Encoding the Image: The encode_image function takes an image file and converts it into a base64 string. This string format is used to send the image data through the API.
Generating the Description: The image_to_text function sends the base64-encoded image to the Groq API, which uses the Llama-3.2-90b-vision-preview model. This model analyzes the image and generates a detailed text description tailored for visually impaired users.
Converting Text to Speech: Once the image description is ready, the text_to_speech_and_play function uses Edge TTS to turn the text into speech.
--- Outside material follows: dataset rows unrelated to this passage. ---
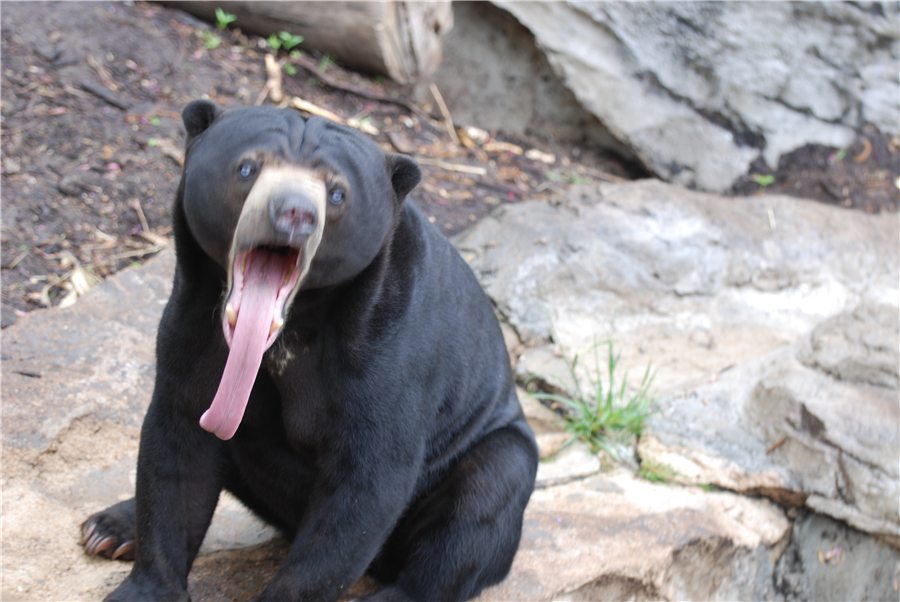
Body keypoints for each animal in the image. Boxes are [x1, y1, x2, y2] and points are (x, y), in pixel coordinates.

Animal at [81, 100, 538, 602]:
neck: (290, 325)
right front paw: (145, 587)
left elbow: (366, 484)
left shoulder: (390, 355)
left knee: (480, 502)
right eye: (247, 168)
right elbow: (178, 449)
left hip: (488, 448)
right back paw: (109, 526)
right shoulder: (191, 323)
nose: (294, 214)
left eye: (337, 194)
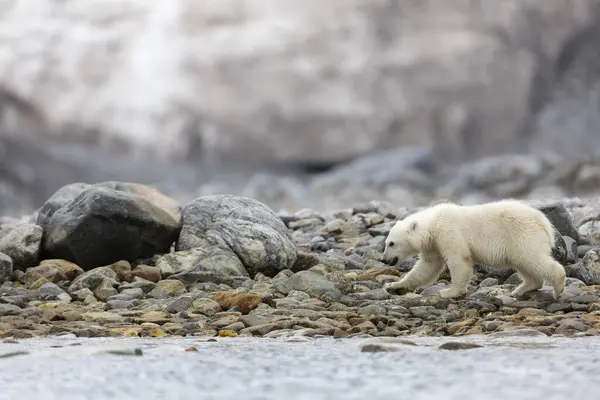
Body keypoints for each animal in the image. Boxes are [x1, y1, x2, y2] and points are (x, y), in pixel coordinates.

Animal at [382, 198, 564, 298]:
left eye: (391, 243)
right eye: (386, 242)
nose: (383, 259)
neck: (434, 222)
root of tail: (543, 222)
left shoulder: (448, 232)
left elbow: (459, 259)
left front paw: (449, 292)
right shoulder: (433, 244)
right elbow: (428, 266)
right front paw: (394, 285)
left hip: (522, 234)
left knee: (532, 258)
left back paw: (558, 287)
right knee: (523, 262)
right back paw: (521, 289)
The speech is streamed and played in real-time using pygame.
Playing the Audio: Finally, pygame plays the generated audio, allowing the user to listen to the image description.

Conclusion

This implementation demonstrates a practical way to make images more accessible to visually impaired individuals. By combining vision language models for image understanding and Edge TTS for text-to-speech conversion, this solution creates an inclusive experience where images are described and spoken aloud.

If you want to try it out, you can run the code with any image, and it will generate a spoken description. Feel free to customize and improve the script to suit your needs. Together, we can make digital content more accessible for everyone.